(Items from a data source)
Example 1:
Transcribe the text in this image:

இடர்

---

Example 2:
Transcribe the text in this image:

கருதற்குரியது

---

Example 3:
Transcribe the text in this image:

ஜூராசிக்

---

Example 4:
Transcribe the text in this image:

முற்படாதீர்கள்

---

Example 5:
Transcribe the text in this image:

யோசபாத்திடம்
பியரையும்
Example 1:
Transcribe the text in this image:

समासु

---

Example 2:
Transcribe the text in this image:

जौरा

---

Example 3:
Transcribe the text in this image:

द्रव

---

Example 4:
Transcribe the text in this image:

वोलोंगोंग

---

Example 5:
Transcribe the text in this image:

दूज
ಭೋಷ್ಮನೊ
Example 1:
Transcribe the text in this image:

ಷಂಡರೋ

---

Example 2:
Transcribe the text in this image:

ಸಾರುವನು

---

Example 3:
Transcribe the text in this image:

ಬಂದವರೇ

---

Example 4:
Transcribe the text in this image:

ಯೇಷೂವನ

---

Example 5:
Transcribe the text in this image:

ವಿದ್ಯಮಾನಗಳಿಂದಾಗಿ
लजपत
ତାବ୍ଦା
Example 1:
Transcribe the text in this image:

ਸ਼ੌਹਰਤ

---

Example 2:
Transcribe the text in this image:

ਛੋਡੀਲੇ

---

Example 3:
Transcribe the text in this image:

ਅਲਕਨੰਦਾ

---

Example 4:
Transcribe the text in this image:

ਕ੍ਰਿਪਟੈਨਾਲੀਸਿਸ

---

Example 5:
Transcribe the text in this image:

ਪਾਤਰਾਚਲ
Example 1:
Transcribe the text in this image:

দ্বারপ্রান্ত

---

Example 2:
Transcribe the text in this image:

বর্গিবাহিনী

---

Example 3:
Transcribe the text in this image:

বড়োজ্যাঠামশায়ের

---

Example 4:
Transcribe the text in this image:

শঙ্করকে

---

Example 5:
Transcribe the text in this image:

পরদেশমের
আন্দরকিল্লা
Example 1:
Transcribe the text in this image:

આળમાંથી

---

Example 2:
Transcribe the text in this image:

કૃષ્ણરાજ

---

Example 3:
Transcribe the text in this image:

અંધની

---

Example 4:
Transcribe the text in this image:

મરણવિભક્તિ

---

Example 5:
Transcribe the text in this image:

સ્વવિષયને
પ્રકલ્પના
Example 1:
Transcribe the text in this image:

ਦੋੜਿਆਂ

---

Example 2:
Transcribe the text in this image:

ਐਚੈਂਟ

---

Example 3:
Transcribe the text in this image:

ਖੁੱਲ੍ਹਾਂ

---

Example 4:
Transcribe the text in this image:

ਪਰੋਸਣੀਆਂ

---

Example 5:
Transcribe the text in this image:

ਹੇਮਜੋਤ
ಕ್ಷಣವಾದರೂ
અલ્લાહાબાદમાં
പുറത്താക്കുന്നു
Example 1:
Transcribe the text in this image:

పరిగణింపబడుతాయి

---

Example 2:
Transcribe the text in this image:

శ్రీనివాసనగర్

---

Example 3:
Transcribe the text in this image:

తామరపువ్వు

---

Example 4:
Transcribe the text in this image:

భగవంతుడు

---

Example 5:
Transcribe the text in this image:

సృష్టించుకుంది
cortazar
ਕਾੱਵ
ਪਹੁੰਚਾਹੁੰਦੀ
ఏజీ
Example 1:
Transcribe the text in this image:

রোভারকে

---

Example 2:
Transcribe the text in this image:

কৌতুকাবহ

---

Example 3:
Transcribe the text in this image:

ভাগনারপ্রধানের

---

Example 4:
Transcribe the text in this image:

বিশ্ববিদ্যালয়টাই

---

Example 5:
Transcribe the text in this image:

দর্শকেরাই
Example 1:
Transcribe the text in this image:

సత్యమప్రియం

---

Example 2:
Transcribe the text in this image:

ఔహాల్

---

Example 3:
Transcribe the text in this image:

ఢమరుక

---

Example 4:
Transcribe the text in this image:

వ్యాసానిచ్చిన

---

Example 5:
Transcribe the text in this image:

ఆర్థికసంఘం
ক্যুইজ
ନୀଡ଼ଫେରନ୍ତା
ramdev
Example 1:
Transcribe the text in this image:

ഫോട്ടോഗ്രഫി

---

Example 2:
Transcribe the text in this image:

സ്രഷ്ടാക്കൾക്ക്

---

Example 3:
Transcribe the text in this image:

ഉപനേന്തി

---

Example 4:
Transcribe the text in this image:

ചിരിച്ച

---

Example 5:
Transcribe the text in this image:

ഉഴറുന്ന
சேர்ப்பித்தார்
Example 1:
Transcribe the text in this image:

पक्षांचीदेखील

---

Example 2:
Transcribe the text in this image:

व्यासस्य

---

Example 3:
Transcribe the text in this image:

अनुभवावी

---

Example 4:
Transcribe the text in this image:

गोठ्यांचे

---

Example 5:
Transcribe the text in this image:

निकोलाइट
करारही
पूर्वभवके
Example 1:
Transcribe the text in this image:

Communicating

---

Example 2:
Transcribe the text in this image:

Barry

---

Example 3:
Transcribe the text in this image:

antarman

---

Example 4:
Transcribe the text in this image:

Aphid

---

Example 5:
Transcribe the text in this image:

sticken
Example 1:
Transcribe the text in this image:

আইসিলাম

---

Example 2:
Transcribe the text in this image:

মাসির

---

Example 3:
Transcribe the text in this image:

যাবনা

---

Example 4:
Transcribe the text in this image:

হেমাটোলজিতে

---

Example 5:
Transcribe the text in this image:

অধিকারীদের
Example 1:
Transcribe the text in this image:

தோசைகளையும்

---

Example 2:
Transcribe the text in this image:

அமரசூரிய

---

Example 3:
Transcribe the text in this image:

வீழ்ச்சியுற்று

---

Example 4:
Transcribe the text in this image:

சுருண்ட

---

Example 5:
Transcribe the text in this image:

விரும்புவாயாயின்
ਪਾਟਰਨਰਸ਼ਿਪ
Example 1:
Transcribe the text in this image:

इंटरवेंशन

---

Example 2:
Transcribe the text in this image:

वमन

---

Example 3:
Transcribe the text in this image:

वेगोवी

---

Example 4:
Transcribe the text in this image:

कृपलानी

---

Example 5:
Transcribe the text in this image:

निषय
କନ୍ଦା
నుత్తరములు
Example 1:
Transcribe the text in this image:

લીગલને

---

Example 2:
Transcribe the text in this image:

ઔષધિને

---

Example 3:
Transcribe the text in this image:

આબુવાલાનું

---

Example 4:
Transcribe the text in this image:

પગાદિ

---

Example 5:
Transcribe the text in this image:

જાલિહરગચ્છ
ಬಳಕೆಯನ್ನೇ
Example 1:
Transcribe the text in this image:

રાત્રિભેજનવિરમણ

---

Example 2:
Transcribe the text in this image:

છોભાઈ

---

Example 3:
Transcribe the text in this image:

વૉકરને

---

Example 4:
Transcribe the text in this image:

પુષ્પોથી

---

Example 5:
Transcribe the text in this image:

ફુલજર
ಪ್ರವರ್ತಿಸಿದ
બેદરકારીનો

* [What the task asks]: Output all the lines above. Keep each one exact.

* [Completed task]:
Example 1:
Transcribe the text in this image:

இடர்

---

Example 2:
Transcribe the text in this image:

கருதற்குரியது

---

Example 3:
Transcribe the text in this image:

ஜூராசிக்

---

Example 4:
Transcribe the text in this image:

முற்படாதீர்கள்

---

Example 5:
Transcribe the text in this image:

யோசபாத்திடம்
பியரையும்
Example 1:
Transcribe the text in this image:

समासु

---

Example 2:
Transcribe the text in this image:

जौरा

---

Example 3:
Transcribe the text in this image:

द्रव

---

Example 4:
Transcribe the text in this image:

वोलोंगोंग

---

Example 5:
Transcribe the text in this image:

दूज
ಭೋಷ್ಮನೊ
Example 1:
Transcribe the text in this image:

ಷಂಡರೋ

---

Example 2:
Transcribe the text in this image:

ಸಾರುವನು

---

Example 3:
Transcribe the text in this image:

ಬಂದವರೇ

---

Example 4:
Transcribe the text in this image:

ಯೇಷೂವನ

---

Example 5:
Transcribe the text in this image:

ವಿದ್ಯಮಾನಗಳಿಂದಾಗಿ
लजपत
ତାବ୍ଦା
Example 1:
Transcribe the text in this image:

ਸ਼ੌਹਰਤ

---

Example 2:
Transcribe the text in this image:

ਛੋਡੀਲੇ

---

Example 3:
Transcribe the text in this image:

ਅਲਕਨੰਦਾ

---

Example 4:
Transcribe the text in this image:

ਕ੍ਰਿਪਟੈਨਾਲੀਸਿਸ

---

Example 5:
Transcribe the text in this image:

ਪਾਤਰਾਚਲ
Example 1:
Transcribe the text in this image:

দ্বারপ্রান্ত

---

Example 2:
Transcribe the text in this image:

বর্গিবাহিনী

---

Example 3:
Transcribe the text in this image:

বড়োজ্যাঠামশায়ের

---

Example 4:
Transcribe the text in this image:

শঙ্করকে

---

Example 5:
Transcribe the text in this image:

পরদেশমের
আন্দরকিল্লা
Example 1:
Transcribe the text in this image:

આળમાંથી

---

Example 2:
Transcribe the text in this image:

કૃષ્ણરાજ

---

Example 3:
Transcribe the text in this image:

અંધની

---

Example 4:
Transcribe the text in this image:

મરણવિભક્તિ

---

Example 5:
Transcribe the text in this image:

સ્વવિષયને
પ્રકલ્પના
Example 1:
Transcribe the text in this image:

ਦੋੜਿਆਂ

---

Example 2:
Transcribe the text in this image:

ਐਚੈਂਟ

---

Example 3:
Transcribe the text in this image:

ਖੁੱਲ੍ਹਾਂ

---

Example 4:
Transcribe the text in this image:

ਪਰੋਸਣੀਆਂ

---

Example 5:
Transcribe the text in this image:

ਹੇਮਜੋਤ
ಕ್ಷಣವಾದರೂ
અલ્લાહાબાદમાં
പുറത്താക്കുന്നു
Example 1:
Transcribe the text in this image:

పరిగణింపబడుతాయి

---

Example 2:
Transcribe the text in this image:

శ్రీనివాసనగర్

---

Example 3:
Transcribe the text in this image:

తామరపువ్వు

---

Example 4:
Transcribe the text in this image:

భగవంతుడు

---

Example 5:
Transcribe the text in this image:

సృష్టించుకుంది
cortazar
ਕਾੱਵ
ਪਹੁੰਚਾਹੁੰਦੀ
ఏజీ
Example 1:
Transcribe the text in this image:

রোভারকে

---

Example 2:
Transcribe the text in this image:

কৌতুকাবহ

---

Example 3:
Transcribe the text in this image:

ভাগনারপ্রধানের

---

Example 4:
Transcribe the text in this image:

বিশ্ববিদ্যালয়টাই

---

Example 5:
Transcribe the text in this image:

দর্শকেরাই
Example 1:
Transcribe the text in this image:

సత్యమప్రియం

---

Example 2:
Transcribe the text in this image:

ఔహాల్

---

Example 3:
Transcribe the text in this image:

ఢమరుక

---

Example 4:
Transcribe the text in this image:

వ్యాసానిచ్చిన

---

Example 5:
Transcribe the text in this image:

ఆర్థికసంఘం
ক্যুইজ
ନୀଡ଼ଫେରନ୍ତା
ramdev
Example 1:
Transcribe the text in this image:

ഫോട്ടോഗ്രഫി

---

Example 2:
Transcribe the text in this image:

സ്രഷ്ടാക്കൾക്ക്

---

Example 3:
Transcribe the text in this image:

ഉപനേന്തി

---

Example 4:
Transcribe the text in this image:

ചിരിച്ച

---

Example 5:
Transcribe the text in this image:

ഉഴറുന്ന
சேர்ப்பித்தார்
Example 1:
Transcribe the text in this image:

पक्षांचीदेखील

---

Example 2:
Transcribe the text in this image:

व्यासस्य

---

Example 3:
Transcribe the text in this image:

अनुभवावी

---

Example 4:
Transcribe the text in this image:

गोठ्यांचे

---

Example 5:
Transcribe the text in this image:

निकोलाइट
करारही
पूर्वभवके
Example 1:
Transcribe the text in this image:

Communicating

---

Example 2:
Transcribe the text in this image:

Barry

---

Example 3:
Transcribe the text in this image:

antarman

---

Example 4:
Transcribe the text in this image:

Aphid

---

Example 5:
Transcribe the text in this image:

sticken
Example 1:
Transcribe the text in this image:

আইসিলাম

---

Example 2:
Transcribe the text in this image:

মাসির

---

Example 3:
Transcribe the text in this image:

যাবনা

---

Example 4:
Transcribe the text in this image:

হেমাটোলজিতে

---

Example 5:
Transcribe the text in this image:

অধিকারীদের
Example 1:
Transcribe the text in this image:

தோசைகளையும்

---

Example 2:
Transcribe the text in this image:

அமரசூரிய

---

Example 3:
Transcribe the text in this image:

வீழ்ச்சியுற்று

---

Example 4:
Transcribe the text in this image:

சுருண்ட

---

Example 5:
Transcribe the text in this image:

விரும்புவாயாயின்
ਪਾਟਰਨਰਸ਼ਿਪ
Example 1:
Transcribe the text in this image:

इंटरवेंशन

---

Example 2:
Transcribe the text in this image:

वमन

---

Example 3:
Transcribe the text in this image:

वेगोवी

---

Example 4:
Transcribe the text in this image:

कृपलानी

---

Example 5:
Transcribe the text in this image:

निषय
କନ୍ଦା
నుత్తరములు
Example 1:
Transcribe the text in this image:

લીગલને

---

Example 2:
Transcribe the text in this image:

ઔષધિને

---

Example 3:
Transcribe the text in this image:

આબુવાલાનું

---

Example 4:
Transcribe the text in this image:

પગાદિ

---

Example 5:
Transcribe the text in this image:

જાલિહરગચ્છ
ಬಳಕೆಯನ್ನೇ
Example 1:
Transcribe the text in this image:

રાત્રિભેજનવિરમણ

---

Example 2:
Transcribe the text in this image:

છોભાઈ

---

Example 3:
Transcribe the text in this image:

વૉકરને

---

Example 4:
Transcribe the text in this image:

પુષ્પોથી

---

Example 5:
Transcribe the text in this image:

ફુલજર
ಪ್ರವರ್ತಿಸಿದ
બેદરકારીનો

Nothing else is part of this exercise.